Bella Blue (born January 25, 1982) is an American burlesque dancer and producer. She is the founder and headmistress of the New Orleans School of Burlesque.

== Early life ==
Bella Blue was born on January 25, 1982, in New Orleans, Louisiana, to Barbara Leopold and Pedro Bendaña. Her father, a Nicaraguan, immigrated to the United States with his mother, Yolanda, when he was five years old. Blue's parents met in high school and later married. They divorced when she was two years old and her mother remarried. Her father worked as a barber. Her mother died on February 20, 2010, from an aortic aneurism.

Blue began studying dance when she was three years old. She grew up in Belle Chasse and went to Catholic school until high school, when she switched to the public Belle Chasse High School, graduating in 2000. She continued her dance training at the New Orleans Center for Creative Arts.

== Career ==
Blue trained in classical ballet and modern dance techniques and worked as a teacher of ballet and modern dance prior to being introduced to burlesque in 2007. Blue auditioned for Trixie Minx's burlesque troupe Fleur de Tease, making her debut as one of their dancers in February 2007 under the name Jazzabella Blue, later dropping the "Jazza" from her name. Blue later quit her day job as a dental assistant and began dancing full-time. She started her own burlesque troupe, The Foxglove Revue, and is the founder and headmistress of the New Orleans School of Burlesque. She produces and directs the Dirty Dime Peepshow, Whiskey and Rhinestones, The New Orleans School of Burlesque Student Showcase, Strip Roulette, Legs and Eggs Burlesque Brunch, and several other large scale shows in New Orleans and the across the United States. Along with burlesque, Blue has also previously worked as an exotic dancer and in 2017 became a certified yoga teacher.

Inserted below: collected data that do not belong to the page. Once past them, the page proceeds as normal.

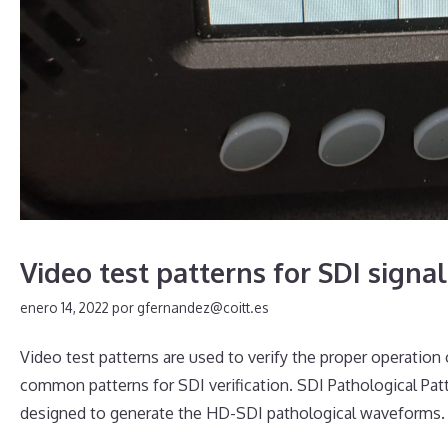
Video test patterns for SDI signal
enero 14, 2022
por
gfernandez@coitt.es
Video test patterns are used to verify the proper operation
common patterns for SDI verification. SDI Pathological Pa
designed to generate the HD-SDI pathological waveforms. S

In January 2015, Blue debuted sixteenth in the Burlesque Top 50 by 21st Century Magazine, consistently ranking in the top 20 for over three years.

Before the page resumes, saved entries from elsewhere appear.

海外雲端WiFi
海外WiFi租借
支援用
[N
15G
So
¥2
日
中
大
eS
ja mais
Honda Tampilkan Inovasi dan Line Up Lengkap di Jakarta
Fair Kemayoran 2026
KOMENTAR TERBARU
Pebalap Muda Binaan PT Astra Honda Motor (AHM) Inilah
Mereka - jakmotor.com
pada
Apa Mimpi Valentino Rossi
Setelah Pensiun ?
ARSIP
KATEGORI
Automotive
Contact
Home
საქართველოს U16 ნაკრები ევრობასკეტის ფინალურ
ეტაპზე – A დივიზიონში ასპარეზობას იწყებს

In 2016, Blue was crowned the Unicorn Queen in the Chewbacchus parade during Mardi Gras.

=== New Orleans School of Burlesque ===
In 2008, Blue hosted a burlesque workshop in a dance studio on the West Bank of New Orleans. Eventually the workshop grew into New Orleans' only burlesque school, offering weekly burlesque classes. Students at the school are taught burlesque technique, character, costuming, and history. Blue is the headmistress of the school and also teaches at the school. The school is located in St. Claude, New Orleans.

=== Lucky Pierre's controversy ===
Blue was a producer of The Blue Book, a burlesque show at the club Lucky Pierre's on Bourbon Street in the French Quarter. After one of her dancers, Ruby Rage, was dismissed from performing at the club reportedly due to her body type and appearance, Blue decided to cancel the show and leave Lucky Pierre's. Blue had not been informed of the club's decision to drop Rage until after she had been dismissed.

== Personal life ==
Blue identifies as queer and was married October 2023 to Andrew Principe. Blue has two sons, one of which was diagnosed with Aspergers.